VMware is warning of a critical-severity vulnerability in its infrastructure automation platform, Aria Automation, which if successfully exploited by cybercriminals could allow unauthorized access to remote organizations and workflows.
The issue (CVE-2023-34063) stems from a missing access control in the Aria Automation platform, formerly known as vRealize Automation. All versions of Aria Automation prior to version 8.16 are vulnerable, according to VMware. With a CVSS v3 score of 9.9, the flaw is critical, and VMware is urging impacted customers to update to the fixed version, Aria Automation 8.16, as soon as possible.
“This situation qualifies as an emergency change, necessitating prompt action from your organization,” according to the Tuesday VMware security advisory. “However, the appropriate security response varies depending on specific circumstances. It’s important to consult with your organization’s information security staff to decide the best course of action tailored to your organization’s needs.”
In order to successfully exploit the flaw, an attacker would need to be authenticated. VMware said that it is not currently aware of the flaw being exploited in the wild.
Aria Automation may be included in other software packages, like VMware Cloud Foundation, and VMware recommended updating Cloud Foundation if deployed via the Aria Suite Lifecycle Manager.

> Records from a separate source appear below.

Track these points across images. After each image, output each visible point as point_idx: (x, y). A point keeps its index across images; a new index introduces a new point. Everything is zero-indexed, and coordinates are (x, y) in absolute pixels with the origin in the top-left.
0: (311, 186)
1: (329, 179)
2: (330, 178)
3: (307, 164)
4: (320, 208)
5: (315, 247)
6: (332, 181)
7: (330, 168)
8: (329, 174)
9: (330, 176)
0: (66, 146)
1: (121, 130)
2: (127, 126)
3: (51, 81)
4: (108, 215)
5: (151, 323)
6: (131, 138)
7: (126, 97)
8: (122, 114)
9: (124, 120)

VMware said that Aria Automation Cloud, ESXi, vCenter Server and Aria Orchestrator are not impacted by this flaw.
While no workarounds exist for the vulnerability, “there may be other mitigations and compensating controls that could be applicable within your organization, dependent on your security posture, defense-in-depth strategies, and the configurations of perimeter and appliance firewalls,” said the security advisory. “Each organization must assess for themselves whether to rely on these protections and how to effectively configure these measures for their environment.”

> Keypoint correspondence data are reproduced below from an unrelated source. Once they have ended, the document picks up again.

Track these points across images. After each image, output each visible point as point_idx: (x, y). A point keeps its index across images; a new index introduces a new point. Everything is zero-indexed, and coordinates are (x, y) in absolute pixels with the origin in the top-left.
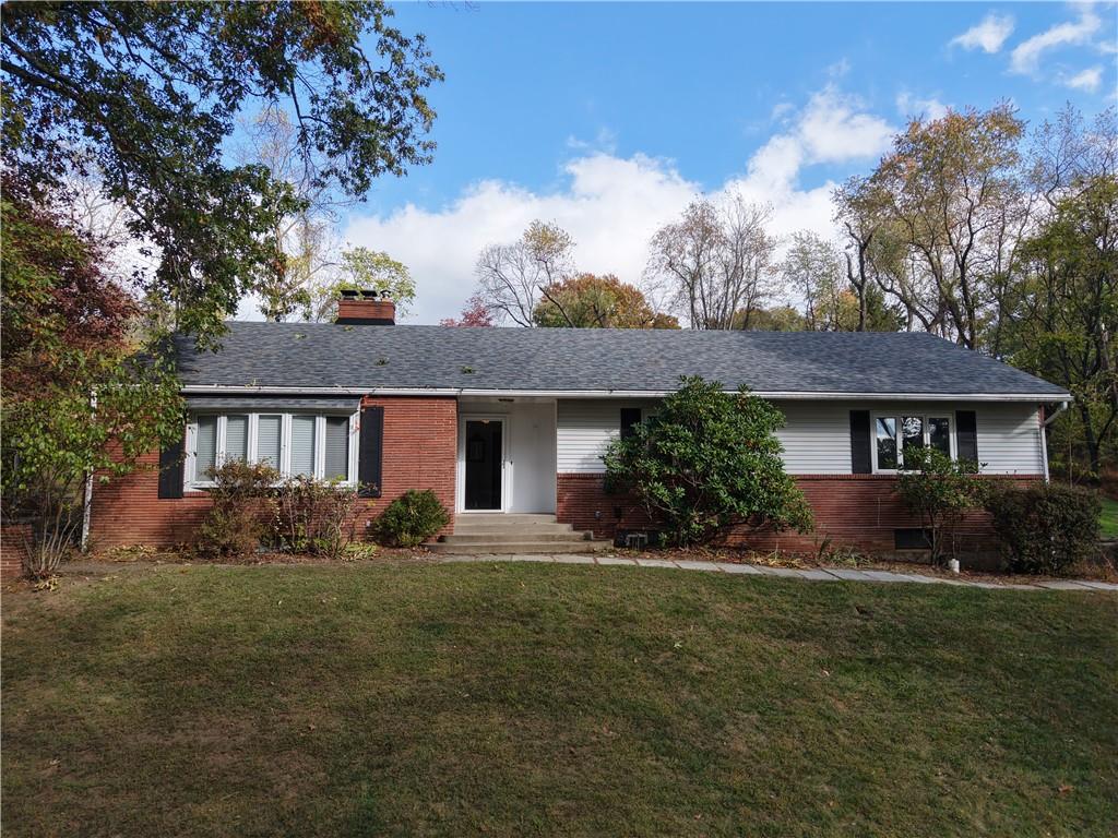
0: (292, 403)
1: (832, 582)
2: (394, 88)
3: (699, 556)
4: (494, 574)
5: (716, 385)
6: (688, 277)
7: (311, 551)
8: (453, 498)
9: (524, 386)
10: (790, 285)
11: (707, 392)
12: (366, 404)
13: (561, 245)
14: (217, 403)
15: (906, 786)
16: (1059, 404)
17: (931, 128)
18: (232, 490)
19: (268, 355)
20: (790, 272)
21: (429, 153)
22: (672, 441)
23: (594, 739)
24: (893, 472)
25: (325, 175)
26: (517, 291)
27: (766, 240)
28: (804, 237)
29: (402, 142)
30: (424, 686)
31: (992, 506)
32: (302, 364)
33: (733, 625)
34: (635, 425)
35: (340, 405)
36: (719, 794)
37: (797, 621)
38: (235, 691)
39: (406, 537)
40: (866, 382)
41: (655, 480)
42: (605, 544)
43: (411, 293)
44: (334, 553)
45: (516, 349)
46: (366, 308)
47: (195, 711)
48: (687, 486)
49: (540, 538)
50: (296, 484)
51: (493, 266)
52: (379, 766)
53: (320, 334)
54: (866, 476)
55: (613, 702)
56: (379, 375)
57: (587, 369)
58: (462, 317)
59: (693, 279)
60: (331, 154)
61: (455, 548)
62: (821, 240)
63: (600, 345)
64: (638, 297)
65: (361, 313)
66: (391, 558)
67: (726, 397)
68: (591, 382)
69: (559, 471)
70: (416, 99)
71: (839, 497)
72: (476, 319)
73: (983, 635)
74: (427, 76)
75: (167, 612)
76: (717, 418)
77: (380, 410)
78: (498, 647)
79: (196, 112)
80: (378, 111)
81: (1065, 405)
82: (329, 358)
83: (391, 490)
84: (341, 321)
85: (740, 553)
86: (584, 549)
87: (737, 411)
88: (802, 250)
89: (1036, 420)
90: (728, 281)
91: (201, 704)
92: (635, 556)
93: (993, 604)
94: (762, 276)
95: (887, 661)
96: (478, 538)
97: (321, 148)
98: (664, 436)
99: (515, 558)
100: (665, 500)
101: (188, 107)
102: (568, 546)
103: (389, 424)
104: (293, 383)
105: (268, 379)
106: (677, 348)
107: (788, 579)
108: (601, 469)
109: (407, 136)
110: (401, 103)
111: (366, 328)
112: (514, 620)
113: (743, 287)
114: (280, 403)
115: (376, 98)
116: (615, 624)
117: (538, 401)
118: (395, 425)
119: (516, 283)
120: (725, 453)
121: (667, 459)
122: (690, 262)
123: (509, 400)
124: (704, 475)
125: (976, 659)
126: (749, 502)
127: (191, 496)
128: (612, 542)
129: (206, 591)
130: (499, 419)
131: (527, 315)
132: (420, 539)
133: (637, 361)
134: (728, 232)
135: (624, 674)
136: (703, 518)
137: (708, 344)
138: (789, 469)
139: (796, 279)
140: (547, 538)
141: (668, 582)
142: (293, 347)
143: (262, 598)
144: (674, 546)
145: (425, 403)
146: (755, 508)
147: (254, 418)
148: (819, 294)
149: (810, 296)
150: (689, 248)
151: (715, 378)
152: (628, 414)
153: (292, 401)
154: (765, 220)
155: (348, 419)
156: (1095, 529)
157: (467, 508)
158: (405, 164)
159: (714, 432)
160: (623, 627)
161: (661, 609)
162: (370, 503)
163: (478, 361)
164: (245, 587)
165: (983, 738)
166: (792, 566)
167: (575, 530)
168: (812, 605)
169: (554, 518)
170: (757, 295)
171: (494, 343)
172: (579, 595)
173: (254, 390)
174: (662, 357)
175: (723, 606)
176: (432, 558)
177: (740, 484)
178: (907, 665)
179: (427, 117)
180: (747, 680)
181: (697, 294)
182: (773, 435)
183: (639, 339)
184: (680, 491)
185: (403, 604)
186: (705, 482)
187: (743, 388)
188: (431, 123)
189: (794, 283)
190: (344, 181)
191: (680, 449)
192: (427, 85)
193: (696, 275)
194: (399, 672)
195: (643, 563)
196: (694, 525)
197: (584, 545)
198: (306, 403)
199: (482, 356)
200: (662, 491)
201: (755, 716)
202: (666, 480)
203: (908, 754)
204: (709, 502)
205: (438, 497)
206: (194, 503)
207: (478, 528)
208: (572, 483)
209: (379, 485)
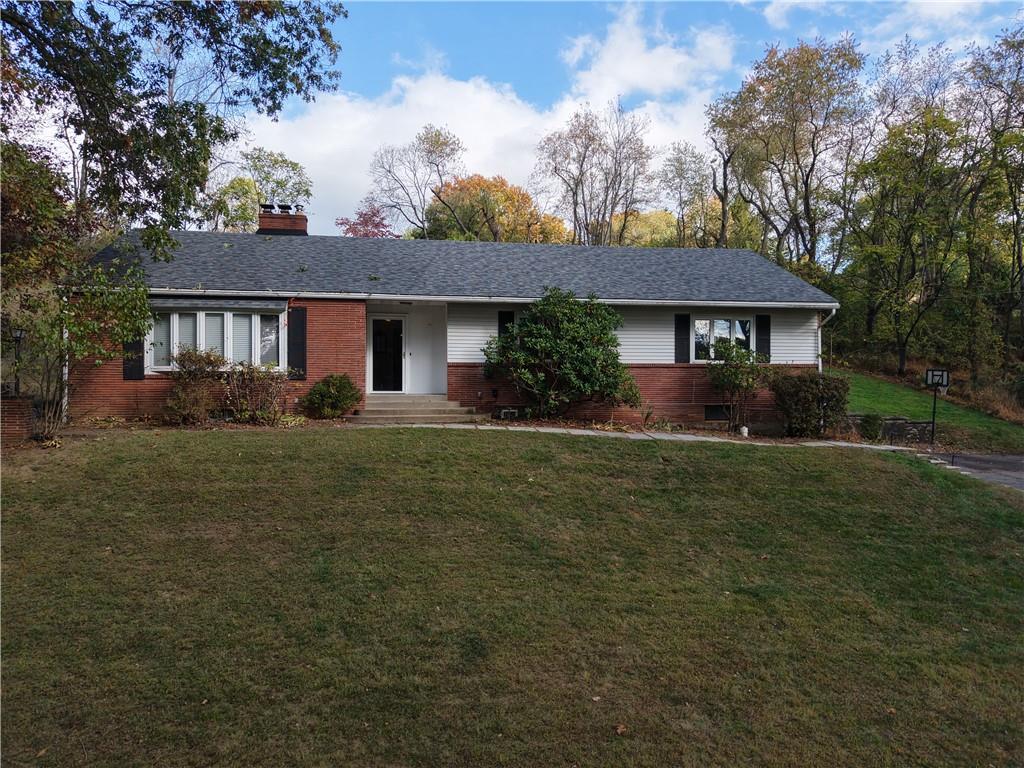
0: (232, 304)
1: (646, 441)
2: (302, 21)
3: (554, 424)
4: (400, 436)
5: (571, 294)
6: (571, 182)
7: (253, 420)
8: (364, 381)
9: (420, 292)
10: (664, 192)
11: (563, 300)
12: (292, 305)
13: (453, 150)
14: (170, 303)
15: (667, 556)
16: (829, 311)
17: (786, 56)
18: (190, 373)
19: (204, 263)
20: (666, 180)
21: (334, 81)
22: (536, 338)
23: (470, 533)
24: (704, 362)
25: (238, 94)
26: (410, 193)
27: (644, 149)
28: (682, 148)
29: (309, 71)
30: (353, 505)
31: (774, 387)
32: (235, 271)
33: (571, 467)
34: (508, 325)
35: (272, 305)
36: (548, 560)
37: (617, 466)
38: (221, 508)
39: (327, 411)
40: (688, 292)
41: (523, 367)
42: (484, 416)
43: (308, 193)
44: (272, 422)
45: (413, 259)
46: (281, 221)
47: (194, 520)
48: (547, 373)
49: (434, 412)
50: (240, 368)
51: (387, 167)
52: (328, 549)
53: (245, 243)
54: (685, 365)
55: (484, 513)
56: (301, 281)
57: (472, 278)
58: (357, 217)
59: (576, 185)
60: (243, 75)
61: (367, 419)
62: (696, 151)
63: (483, 257)
64: (526, 199)
65: (278, 225)
66: (316, 426)
67: (577, 304)
68: (475, 290)
69: (449, 361)
70: (323, 32)
71: (665, 380)
72: (370, 219)
73: (745, 474)
74: (332, 13)
75: (155, 461)
76: (570, 320)
77: (304, 310)
78: (405, 482)
79: (115, 30)
80: (288, 41)
81: (834, 311)
82: (257, 266)
83: (315, 374)
84: (260, 232)
85: (585, 422)
86: (468, 420)
87: (587, 314)
88: (678, 160)
89: (815, 323)
90: (607, 188)
91: (197, 517)
92: (507, 425)
93: (759, 455)
94: (639, 184)
95: (675, 490)
96: (385, 412)
97: (233, 69)
98: (530, 334)
99: (414, 426)
100: (530, 382)
101: (107, 26)
102: (455, 418)
103: (312, 321)
104: (231, 287)
105: (210, 283)
106: (545, 261)
107: (616, 439)
108: (481, 358)
109: (314, 65)
110: (309, 35)
111: (283, 237)
112: (415, 465)
113: (621, 192)
114: (222, 303)
115: (286, 29)
116: (488, 467)
117: (431, 304)
118: (315, 322)
119: (409, 184)
120: (575, 347)
121: (533, 352)
122: (574, 168)
123: (409, 303)
124: (559, 365)
125: (736, 489)
126: (592, 385)
127: (151, 378)
128: (490, 414)
129: (179, 447)
130: (402, 318)
131: (420, 215)
132: (339, 412)
133: (512, 272)
134: (610, 141)
135: (493, 497)
136: (557, 396)
137: (571, 258)
138: (624, 360)
139: (670, 187)
140: (440, 412)
141: (529, 440)
142: (224, 255)
143: (224, 452)
144: (537, 418)
145: (341, 305)
146: (597, 388)
147: (201, 316)
148: (691, 202)
149: (682, 203)
150: (574, 154)
151: (572, 287)
152: (504, 316)
153: (232, 302)
154: (642, 132)
155: (278, 317)
156: (843, 404)
157: (374, 389)
158: (313, 90)
159: (568, 330)
160: (493, 469)
161: (522, 457)
162: (298, 384)
163: (381, 270)
164: (210, 445)
165: (725, 533)
166: (621, 431)
167: (462, 406)
168: (629, 455)
169: (446, 397)
170: (634, 201)
171: (395, 254)
172: (462, 450)
173: (200, 292)
174: (533, 269)
175: (567, 456)
176: (350, 425)
177: (586, 371)
178: (688, 493)
179: (334, 49)
180: (576, 500)
181: (580, 199)
182: (614, 333)
183: (515, 253)
184: (541, 375)
185: (332, 455)
186: (559, 368)
187: (592, 297)
188: (336, 55)
189: (669, 191)
190: (256, 102)
191: (541, 344)
192: (333, 21)
193: (579, 182)
194: (335, 497)
195: (511, 428)
196: (551, 401)
197: (468, 417)
198: (243, 304)
199: (386, 265)
200: (528, 375)
201: (578, 521)
202: (532, 368)
203: (673, 541)
204: (563, 384)
205: (353, 381)
206: (154, 384)
207: (384, 404)
208: (460, 370)
209: (305, 370)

The Scientific Computing Platforms team with Commonwealth Scientific and Industrial Research Organisation (CSIRO), Australia’s national science agency, was credited with reporting the bug to VMware.

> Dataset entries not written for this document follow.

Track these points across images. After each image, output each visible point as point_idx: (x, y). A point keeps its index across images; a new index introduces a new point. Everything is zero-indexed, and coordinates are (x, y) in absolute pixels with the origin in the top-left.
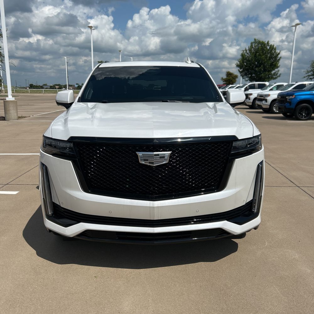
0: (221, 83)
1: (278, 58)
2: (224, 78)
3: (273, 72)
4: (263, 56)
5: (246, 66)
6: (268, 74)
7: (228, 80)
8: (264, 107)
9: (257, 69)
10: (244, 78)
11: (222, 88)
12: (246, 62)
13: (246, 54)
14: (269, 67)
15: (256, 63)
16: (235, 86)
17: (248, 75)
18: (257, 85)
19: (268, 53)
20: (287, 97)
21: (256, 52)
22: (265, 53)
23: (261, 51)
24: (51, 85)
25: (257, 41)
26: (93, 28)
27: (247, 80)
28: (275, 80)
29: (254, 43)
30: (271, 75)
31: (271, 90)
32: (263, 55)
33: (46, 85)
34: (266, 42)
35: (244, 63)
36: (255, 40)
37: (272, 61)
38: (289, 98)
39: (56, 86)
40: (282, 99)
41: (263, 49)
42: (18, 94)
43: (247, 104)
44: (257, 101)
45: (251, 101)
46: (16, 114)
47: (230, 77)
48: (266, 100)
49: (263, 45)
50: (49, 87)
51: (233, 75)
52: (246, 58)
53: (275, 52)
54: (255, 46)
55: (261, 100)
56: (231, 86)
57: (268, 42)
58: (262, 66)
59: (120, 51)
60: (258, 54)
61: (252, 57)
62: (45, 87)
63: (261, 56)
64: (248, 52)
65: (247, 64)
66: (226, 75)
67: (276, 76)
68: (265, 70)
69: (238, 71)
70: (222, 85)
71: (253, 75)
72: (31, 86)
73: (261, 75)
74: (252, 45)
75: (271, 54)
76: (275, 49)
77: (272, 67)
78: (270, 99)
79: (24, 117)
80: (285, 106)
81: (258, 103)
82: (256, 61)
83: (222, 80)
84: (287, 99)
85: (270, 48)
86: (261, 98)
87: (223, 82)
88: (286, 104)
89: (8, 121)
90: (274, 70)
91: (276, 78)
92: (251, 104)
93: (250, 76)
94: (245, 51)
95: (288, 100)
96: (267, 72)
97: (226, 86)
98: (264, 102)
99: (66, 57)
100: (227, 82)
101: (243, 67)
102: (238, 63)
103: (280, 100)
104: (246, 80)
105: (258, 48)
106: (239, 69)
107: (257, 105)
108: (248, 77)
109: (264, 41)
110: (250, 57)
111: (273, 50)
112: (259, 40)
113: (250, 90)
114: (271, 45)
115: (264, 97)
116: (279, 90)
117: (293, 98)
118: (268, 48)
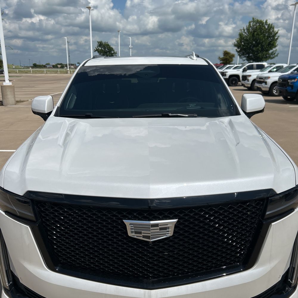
0: (219, 62)
1: (276, 38)
2: (221, 57)
3: (271, 51)
4: (261, 36)
5: (243, 46)
6: (266, 53)
7: (225, 59)
8: (263, 89)
9: (254, 49)
10: (241, 58)
11: (219, 68)
12: (243, 42)
13: (244, 34)
14: (266, 47)
15: (254, 42)
16: (233, 66)
17: (246, 54)
18: (256, 65)
19: (266, 32)
20: (289, 81)
21: (254, 32)
22: (263, 32)
23: (259, 31)
24: (54, 64)
25: (255, 20)
26: (91, 9)
27: (245, 60)
28: (272, 60)
29: (252, 23)
30: (269, 54)
31: (270, 71)
32: (261, 34)
33: (48, 64)
34: (264, 21)
35: (241, 43)
36: (253, 19)
37: (270, 40)
38: (292, 81)
39: (58, 65)
40: (283, 82)
41: (260, 28)
42: (21, 74)
43: (246, 85)
44: (257, 83)
45: (250, 82)
46: (13, 99)
47: (227, 56)
48: (266, 83)
49: (261, 24)
50: (52, 66)
51: (230, 54)
52: (244, 38)
53: (273, 31)
54: (253, 26)
55: (260, 82)
56: (228, 66)
57: (266, 22)
58: (260, 45)
59: (119, 31)
60: (256, 33)
61: (250, 37)
62: (48, 66)
63: (259, 36)
64: (246, 31)
65: (244, 44)
66: (223, 54)
67: (274, 56)
68: (262, 50)
69: (236, 51)
70: (219, 65)
71: (251, 55)
72: (35, 66)
73: (258, 55)
74: (250, 24)
75: (269, 33)
76: (273, 28)
77: (270, 46)
78: (270, 81)
79: (23, 101)
80: (286, 90)
81: (257, 85)
82: (254, 41)
83: (220, 59)
84: (288, 82)
85: (268, 27)
86: (261, 80)
87: (220, 61)
88: (288, 87)
89: (6, 107)
90: (272, 49)
91: (273, 57)
92: (249, 86)
93: (247, 55)
94: (243, 31)
95: (290, 84)
96: (265, 52)
97: (224, 66)
98: (263, 84)
99: (66, 38)
100: (224, 62)
101: (240, 46)
102: (236, 43)
103: (281, 84)
104: (243, 60)
105: (256, 27)
106: (236, 48)
107: (256, 88)
108: (245, 57)
109: (262, 20)
110: (248, 37)
111: (272, 29)
112: (257, 20)
113: (248, 71)
114: (269, 24)
115: (264, 80)
116: (279, 72)
117: (295, 81)
118: (266, 27)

“CVE-2023-34063 affects VMware Aria Automation and VMware Cloud Foundation, both of which have had vulnerabilities that have been exploited in the wild in the past,” said Caitlin Condon, director of Vulnerability Intelligence with Rapid7. “There doesn’t appear to be any known exploitation in the wild for the time being, but given that VMware is urging organizations to patch on an urgent basis, we would recommend that security teams heed that advice.”